Алексей Петрович заглотил остатки крыла со всегдашним своим сожалением Гулливера о тщедушности лилипутских птеродактилей, прикончил хлебец парижских богоделен, содержимое бутылки да стянул другую с шарабана, подвернувшегося со сказочной предгрёзовой услужливостью.
Новая шалая заисландская территория маячила каракатицей, растопыривши щупальца, брюшком наваливалась на Шпицберген, подминая и Землю Франца-Иосифа, — оба насупившиеся, будто дамочкин кобелёк на игривого, от испортивших его немцев, банкира
В иллюминаторе, словно шарж сверхпроворного карикатуриста, появилась тучка (идеальная копия заполярного острова!), хлопковая, но с алым нутром, и, что ещё смешнее: потянулась к самолёту шибче, нежели обезумевшая от чилийского хмеля земля — к норвежским владениям. Но лайнер тотчас крякнул, рванулся в голубую дыру, пронизавши последний ярус облаков, и чем выше самолёт карабкался сквозь лимонную массу, тем она становилась спелей, слаще, цукатнее. «Сорок тысяч футов», — рапортовал кропотливый экран, перешедший на имперскую метрическую систему, предвосхищая тотальное расставание с Евразией да припаянным к ней африканским придатком — благо «боинг» уже проницал, где-то над Брайтоном, Альбион, сидевший, по своему обыкновению, как козёл на заду, смирно, поджавши верхние копыта под бороду, словно выпивший не той водицы Иванушка.

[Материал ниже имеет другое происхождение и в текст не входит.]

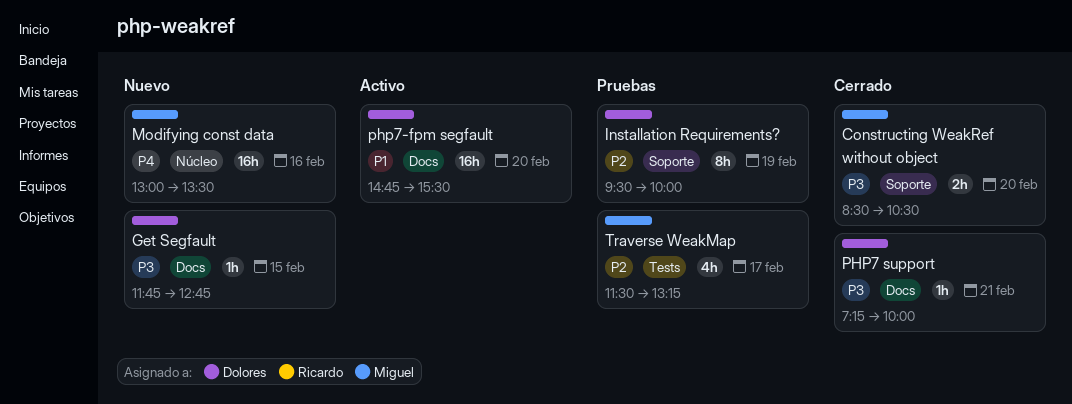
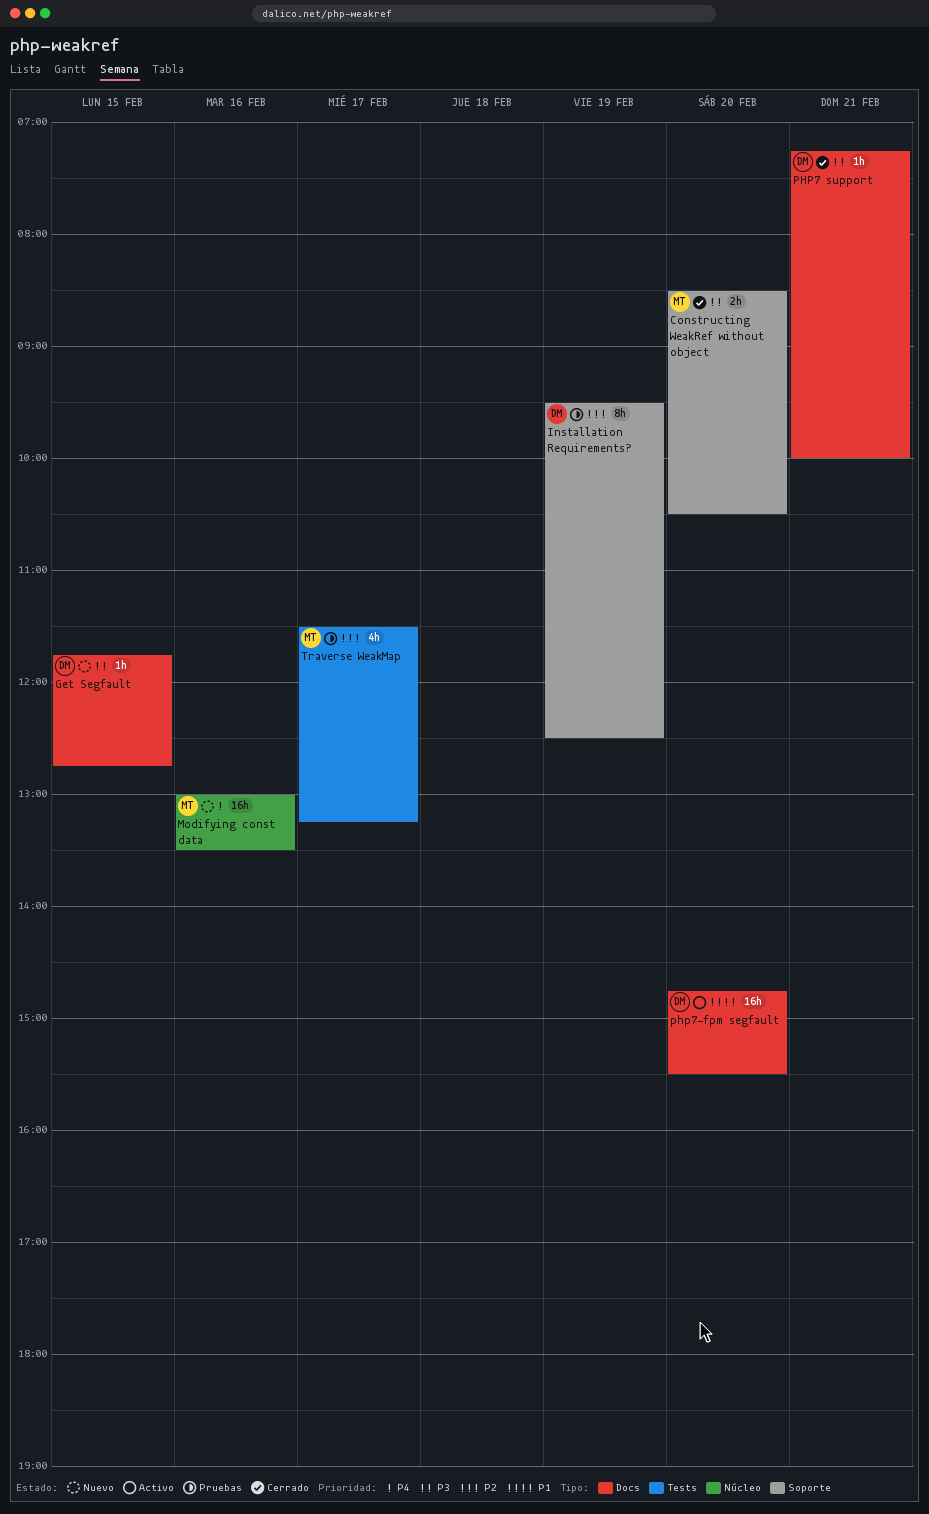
Installation Requirements?, ends: 10:00 -> 12:30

Алексей Петрович скомкал салфетку, стрельнул ею по оставленному без надзора тарантасу с газетами, втиснул в самую гущу глянцевой бумаги поднос, рассыпавши объедки — обозначенная на экране высота дозволяла всё, даже истовый, совиньоном подхлёстнутый угон лайнера во славу ваггабитов Испагани — «А почему бы и нет!? А! — туда бы его и поворотить. За Исландию! Я достаточно для того пьян, на самый что ни на есть дальневосточный, наиярейший лад! Прислушаться к нему, что ли, словно приложить изощрённое убийствами ухо — прикоснуться Божьей ладошкой — к чернозёму, тестом взошедшему от принятия благодатной поросячьей жертвочки? Верно, Ямба!? Вот оно, подчинение риса грозди — сакрализация саке, возвышение человекообразного до сверхевропейской истебительской тени свиристеля с колхидской фамилией: о эта японо-грузинская
Семнадцать очей вперились в Алексея Петровича, и он, молниеносно пересчитавши недругов, двинулся на восток, к непарному глазу толстяка тёмных тонов, — мучимого, как Нил катарактой, приютившегося в лайнерном хвосте под табличкой, на полудюжине наречий грозившей курильщикам двутысячедолларовым штрафом. Вдоль коричневого джентльмена, обволакивая ворс, цепляясь за него, карабкалась сизая, как покинутый Париж, спираль сигарного дыма, от которой он отмахивался, словно от законов мироздания, розовой ладошкой, топча пепел, подозрительно косясь на Алексея Петровича да перхая с выражением, — Хнумм-хнум-хнуммм, — точно призывая, на манер скорой помощи, Гора, или декламируя пред комсомольской ячейкой до нужного градуса настоянный идеологический вирш.